Consigne:
Répondez à ces questions à partir de l'article sur le tourisme grec :
1. Combien de temps a duré la grève des chauffeurs routiers ?
2. Quelle fonction occupe Panagiotis Bramos ?
3. Quel jour la Fédération des entreprises touristiques grecques a-t-elle tiré la sonnette d'alarme contre cette grève ?

Grèce : le tourisme a été frappé de plein fouet par les grèves

Grèce : le tourisme a été frappé de plein fouet par les grèves

La grève d’une semaine des chauffeurs routiers grecs en pleine saison estivale a encore aggravé la situation du secteur crucial du tourisme, première ressource nationale, ont déploré les professionnels qui se veulent toutefois optimistes pour les prochains mois. Frappés par une crise financière sans précédent qui a forcé le gouvernement socialiste à prendre des mesures d’austérité draconiennes, les Grecs attendaient l’été pour voir un peu le bout du tunnel avec l’arrivée de la manne touristique. Le mouvement des camionneurs qui s’est achevé lundi matin est tombé au plus mal après plusieurs grèves ayant touché le tourisme grec, celle des marins au début de l’été qui protestaient contre la levée du cabotage, puis celle des cheminots qui ont bloqué les trains et celle il y a dix jours des contrôleurs aériens qui a semé la pagaille dans les aéroports grecs. Un premier mouvement d’annulations avait déjà été enregistré en avril lors des grandes grèves contre la cure d’austérité qui ont parfois dégénéré. «Les événements d’avril ont beaucoup joué et nous avons eu beaucoup d’annulations», a affirmé sur la chaîne publique NET Panagiotis Bramos, le président de la chambre hôtelière de Corfou (ouest), l’une des principales destinations. La puissante Fédération des entreprises touristiques grecques (SETE) a tiré la sonnette d’alarme mardi dernier contre la grève des routiers. «La situation évolue vers une catastrophe pour le pays, l’économie et le tourisme (…) après le chaos dans les aéroports qui a créé des dommages incalculables pour l’image du pays», a souligné un communiqué.

Entrées de données extraites

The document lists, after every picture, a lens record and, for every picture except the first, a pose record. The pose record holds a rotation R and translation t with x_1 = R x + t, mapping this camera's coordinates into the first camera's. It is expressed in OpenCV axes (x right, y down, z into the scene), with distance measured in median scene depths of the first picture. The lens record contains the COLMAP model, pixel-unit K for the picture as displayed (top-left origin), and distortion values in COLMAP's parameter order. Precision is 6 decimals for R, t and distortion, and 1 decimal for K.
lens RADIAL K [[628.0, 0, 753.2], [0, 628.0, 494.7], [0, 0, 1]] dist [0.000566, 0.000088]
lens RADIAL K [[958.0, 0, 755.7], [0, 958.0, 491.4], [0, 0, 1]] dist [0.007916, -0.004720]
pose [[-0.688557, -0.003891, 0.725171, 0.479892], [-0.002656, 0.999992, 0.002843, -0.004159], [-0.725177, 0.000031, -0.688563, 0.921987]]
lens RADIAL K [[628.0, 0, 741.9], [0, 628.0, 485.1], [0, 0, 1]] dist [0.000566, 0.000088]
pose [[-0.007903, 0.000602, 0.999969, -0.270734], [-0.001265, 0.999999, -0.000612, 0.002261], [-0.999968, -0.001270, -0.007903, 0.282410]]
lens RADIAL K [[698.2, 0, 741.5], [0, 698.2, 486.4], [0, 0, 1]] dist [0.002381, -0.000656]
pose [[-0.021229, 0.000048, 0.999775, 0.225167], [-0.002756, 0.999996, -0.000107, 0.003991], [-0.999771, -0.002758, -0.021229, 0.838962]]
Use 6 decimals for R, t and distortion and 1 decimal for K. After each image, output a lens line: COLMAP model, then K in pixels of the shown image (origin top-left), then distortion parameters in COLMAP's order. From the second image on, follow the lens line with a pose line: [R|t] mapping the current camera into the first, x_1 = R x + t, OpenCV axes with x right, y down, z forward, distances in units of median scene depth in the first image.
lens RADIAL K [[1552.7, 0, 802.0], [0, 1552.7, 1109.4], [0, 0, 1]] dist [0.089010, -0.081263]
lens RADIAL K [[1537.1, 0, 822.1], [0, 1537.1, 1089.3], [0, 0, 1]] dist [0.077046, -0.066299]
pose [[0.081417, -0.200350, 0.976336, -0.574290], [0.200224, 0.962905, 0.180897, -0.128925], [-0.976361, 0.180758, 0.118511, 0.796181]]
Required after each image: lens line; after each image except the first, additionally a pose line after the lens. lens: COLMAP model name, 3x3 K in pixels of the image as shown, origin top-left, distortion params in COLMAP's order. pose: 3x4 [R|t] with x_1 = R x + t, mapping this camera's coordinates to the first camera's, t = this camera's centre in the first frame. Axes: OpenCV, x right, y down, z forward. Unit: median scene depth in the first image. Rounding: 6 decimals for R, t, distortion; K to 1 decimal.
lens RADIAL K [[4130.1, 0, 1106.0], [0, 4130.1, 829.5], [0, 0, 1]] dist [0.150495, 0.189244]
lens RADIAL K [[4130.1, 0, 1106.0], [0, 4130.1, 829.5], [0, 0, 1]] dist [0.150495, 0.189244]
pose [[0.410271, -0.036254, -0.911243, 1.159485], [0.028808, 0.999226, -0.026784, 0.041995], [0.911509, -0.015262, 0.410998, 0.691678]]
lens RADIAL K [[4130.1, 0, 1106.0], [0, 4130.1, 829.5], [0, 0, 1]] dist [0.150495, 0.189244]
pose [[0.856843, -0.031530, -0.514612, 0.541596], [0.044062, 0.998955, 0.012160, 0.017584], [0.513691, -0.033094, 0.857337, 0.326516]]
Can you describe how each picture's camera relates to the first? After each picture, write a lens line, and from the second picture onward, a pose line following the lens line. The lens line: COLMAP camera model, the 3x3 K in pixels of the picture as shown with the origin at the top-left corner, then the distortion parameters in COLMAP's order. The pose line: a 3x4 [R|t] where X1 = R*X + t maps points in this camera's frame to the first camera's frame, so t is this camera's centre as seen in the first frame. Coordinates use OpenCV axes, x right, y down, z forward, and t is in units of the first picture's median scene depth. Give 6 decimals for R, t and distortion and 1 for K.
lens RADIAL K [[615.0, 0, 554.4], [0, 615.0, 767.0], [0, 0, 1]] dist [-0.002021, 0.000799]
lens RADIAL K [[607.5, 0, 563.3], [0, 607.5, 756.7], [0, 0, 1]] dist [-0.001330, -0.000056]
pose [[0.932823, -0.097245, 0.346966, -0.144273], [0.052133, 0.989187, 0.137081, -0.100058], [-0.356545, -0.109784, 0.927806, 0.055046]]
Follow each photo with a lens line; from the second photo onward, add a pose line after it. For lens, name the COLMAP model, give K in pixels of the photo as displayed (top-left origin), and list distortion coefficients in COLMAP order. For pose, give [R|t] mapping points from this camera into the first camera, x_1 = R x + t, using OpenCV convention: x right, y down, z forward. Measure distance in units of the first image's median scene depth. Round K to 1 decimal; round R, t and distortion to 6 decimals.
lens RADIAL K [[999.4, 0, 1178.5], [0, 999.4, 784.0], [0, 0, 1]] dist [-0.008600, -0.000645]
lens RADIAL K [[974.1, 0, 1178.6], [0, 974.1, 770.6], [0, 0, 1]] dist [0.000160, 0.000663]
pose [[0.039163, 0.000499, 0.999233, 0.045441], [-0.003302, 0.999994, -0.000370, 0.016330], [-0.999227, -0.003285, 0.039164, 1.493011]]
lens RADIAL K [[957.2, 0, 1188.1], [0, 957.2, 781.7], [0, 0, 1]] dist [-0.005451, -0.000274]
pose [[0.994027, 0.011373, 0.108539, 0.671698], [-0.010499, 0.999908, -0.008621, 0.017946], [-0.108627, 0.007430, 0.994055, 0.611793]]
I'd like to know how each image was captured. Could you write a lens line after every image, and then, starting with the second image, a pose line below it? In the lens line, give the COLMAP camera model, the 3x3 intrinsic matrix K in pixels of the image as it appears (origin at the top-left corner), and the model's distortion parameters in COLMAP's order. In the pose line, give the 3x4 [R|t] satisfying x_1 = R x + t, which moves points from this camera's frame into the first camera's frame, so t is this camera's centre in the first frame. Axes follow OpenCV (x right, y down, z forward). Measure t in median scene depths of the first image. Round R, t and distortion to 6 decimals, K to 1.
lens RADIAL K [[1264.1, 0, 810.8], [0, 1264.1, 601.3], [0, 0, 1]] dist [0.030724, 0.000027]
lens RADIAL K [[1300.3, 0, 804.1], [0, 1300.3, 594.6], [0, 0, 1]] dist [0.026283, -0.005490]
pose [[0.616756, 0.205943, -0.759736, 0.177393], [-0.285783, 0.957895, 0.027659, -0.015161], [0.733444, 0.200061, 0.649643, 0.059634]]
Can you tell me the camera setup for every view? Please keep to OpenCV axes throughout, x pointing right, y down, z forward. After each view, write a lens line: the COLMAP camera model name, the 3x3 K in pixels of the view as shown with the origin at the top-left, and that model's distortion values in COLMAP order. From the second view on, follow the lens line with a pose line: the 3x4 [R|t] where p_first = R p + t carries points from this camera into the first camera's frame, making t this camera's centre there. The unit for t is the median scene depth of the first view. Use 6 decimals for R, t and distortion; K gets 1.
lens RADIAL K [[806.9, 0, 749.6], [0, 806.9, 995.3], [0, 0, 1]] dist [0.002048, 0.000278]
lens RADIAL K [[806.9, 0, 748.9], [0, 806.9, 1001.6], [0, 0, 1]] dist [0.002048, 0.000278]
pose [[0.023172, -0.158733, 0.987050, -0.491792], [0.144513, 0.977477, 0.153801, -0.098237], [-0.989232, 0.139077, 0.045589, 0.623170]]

Réponse attendue:
1. Une semaine.
2. Il est président de la chambre hôtelière de Corfou.
3. Mardi dernier.